● **Data**
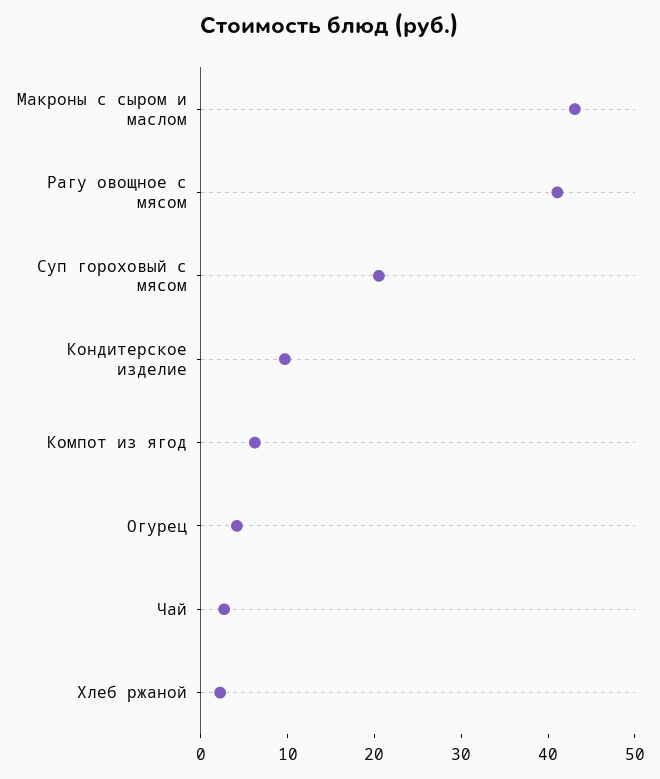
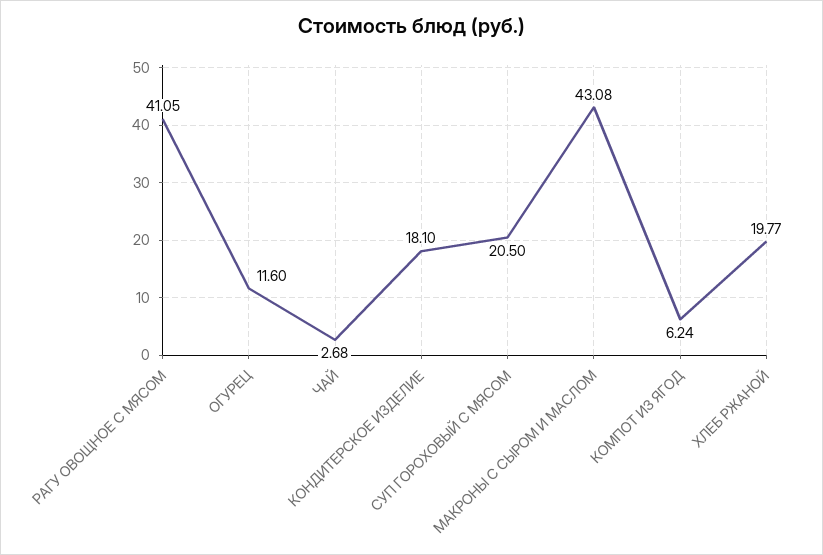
Кондитерское изделие: 10 -> 18.1
Огурец: 4 -> 11.6
Хлеб ржаной: 2 -> 19.77

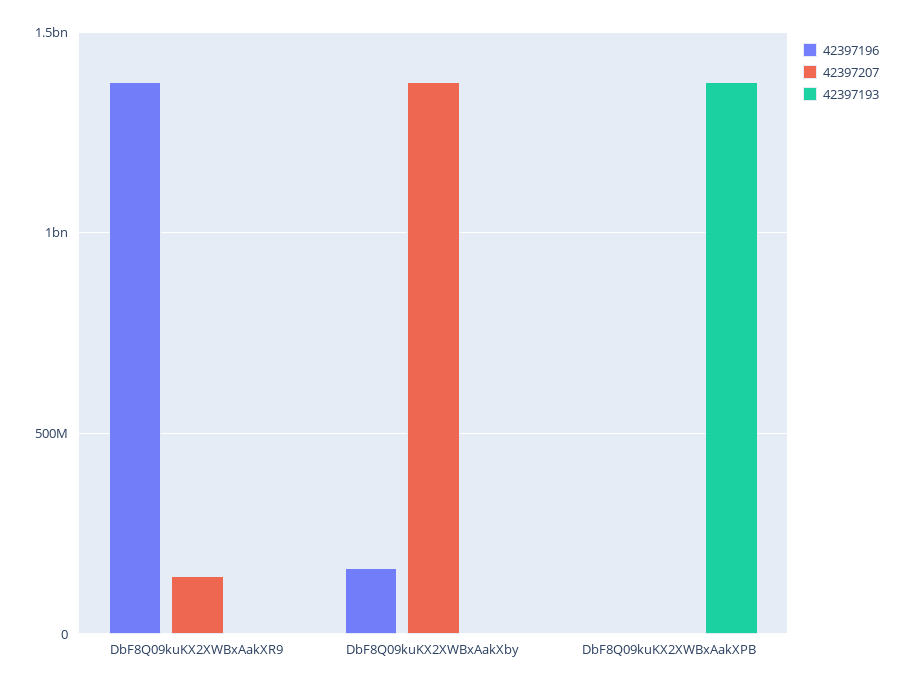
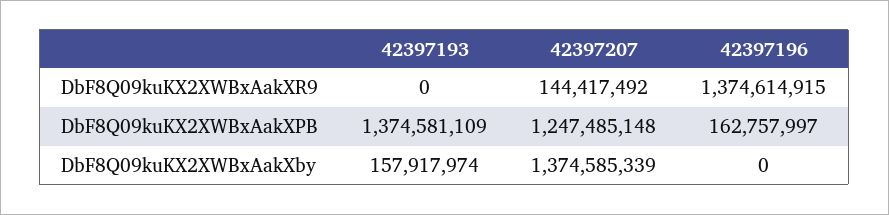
42397196, DbF8Q09kuKX2XWBxAakXby: 150000000 -> 0
42397193, DbF8Q09kuKX2XWBxAakXby: 0 -> 157917974
42397196, DbF8Q09kuKX2XWBxAakXPB: 0 -> 162757997
42397207, DbF8Q09kuKX2XWBxAakXPB: 0 -> 1247485148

● **Problem description**
The answer should be an exact restatement of every entry, with the pictures omitted.

● **Response area**
Кондитерское изделие: 10 -> 18.1
Огурец: 4 -> 11.6
Хлеб ржаной: 2 -> 19.77

42397196, DbF8Q09kuKX2XWBxAakXby: 150000000 -> 0
42397193, DbF8Q09kuKX2XWBxAakXby: 0 -> 157917974
42397196, DbF8Q09kuKX2XWBxAakXPB: 0 -> 162757997
42397207, DbF8Q09kuKX2XWBxAakXPB: 0 -> 1247485148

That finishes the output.